As I frequently do at this time of year, I’ve been looking back at the books I’ve read over the past 12 months, considering which ones I liked – and which I definitely didn’t. I’ve realised that, due to my sporadic blogging this year, I haven’t written a single post about books I’ve enjoyed, although it’s fair to say that most of the best have been in the last few months. Over the summer, it often took me a whole month to finish a single book, but thankfully I’ve had a bit more reading time since then! And now, on to my favourites:

The Wild Places – Robert McFarlane     We start the list with a piece of non-fiction – nature writing, to be precise. McFarlane has a wonderful way with words, and describes in great detail the sort of beautiful wild places in the UK that I would love to visit, if I only had the stamina. I actually read this quite early in the year, when in the middle of deciding whether to move out of Nottingham or not. Whilst it didn’t exactly sway me either way, The Wild Places was an important reminder of how deeply I missed the countryside (perhaps why it found its way into my reading list in the first place).

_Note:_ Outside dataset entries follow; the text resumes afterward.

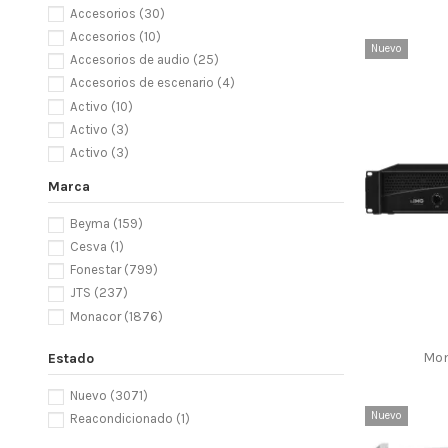
Accesorios
(30)
Accesorios
(10)
Nuevo
Accesorios de audio
(25)
Accesorios de escenario
(4)
Activo
(10)
Activo
(3)
Activo
(3)
Activo
(1)
Marca
Adaptadores
(38)
Agujas Fonestar
(69)
Beyma
(159)
Alimentadores de voltaje fijo
(10)
Cesva
(1)
Alimentadores universales
(5)
Fonestar
(799)
Altavoces Coaxiales
(14)
JTS
(237)
Altavoces de graves y altavoces de graves-
Monacor
(1876)
medios
(39)
Mon
Altavoces de graves y altavoces de graves-
Estado
medios
(29)
Nuevo
(3071)
Altavoces de media y baja frecuencia
(71)
Nuevo
Reacondicionado
(1)
Altavoces de medios
(9)
Altavoces de pabellón
(9)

Embassytown – China Mieville     I’ve had a bit of a mixed experience with Mieville’s work. It’s so widely touted in SFF circles that I can’t help but be drawn in, but after reading four of his novels, I’ve not found any I’ve genuinely loved. Embassytown has come closest, though I have to admit that the vast majority of the world-building and science/linguistics went completely over my head. Still, it’s impossible not to admire Mieville’s work: he combines both fascinatingly original ideas with very real characters and emotions, and the world of Embassytown in particular is like nothing else I’ve read.

The Emperor’s Knife – Mazarkis Williams     There are a very small number of current fantasy authors whose work I religiously follow. Although all are unique in their own ways, they all share in common interesting world-building, strong female characters, characters who have real problems (as in relationships and families, not just how to save the world), and sublime, often subtle writing. Having read The Emperor’s Knife, I already suspect Williams may fall into this category from now on. (As an aside, all those other writers are female, and Williams’ name is ambiguous enough that I would have said they are too, except I’ve seen suggestion online that they’re actually a well-known male author writing under another name, which discounts my theory!)

Falling Kingdoms – Morgan Rhodes     These last two are late entries, actually books I read over Christmas. Falling Kingdoms is YA fantasy, and whilst the cover comparison to George RR Martin is a bit silly, I can at least see where they’re coming from. Rhodes’ work is refreshingly unsentimental for YA, and at least in the first book there’s a lot of blood, a lot of death and nothing like a happy ending. The sort of book I enjoy immensely, in other words!

Among Others – Jo Walton     Finally, something different again. Among Others is written in diary-form, and set around the Welsh/English border in 1979/80. It’s described as being semi-autobiographical but I don’t know enough about Walton to know how much is true (and suspect that’s partly the point). Still, it’s a classic coming-of-age-with-magic story, with a strong and distinctive voice, and an ending that was everything I hoped for. (Although I have to disagree with Walton on the subject of cows. All cows are stupid and bovine, no matter their colour, but that doesn’t mean they’re not all lovely.)

So, there’s my 2013 book list, with nothing like real reviews and more asides than you can shake a stick at. What have you enjoyed reading recently?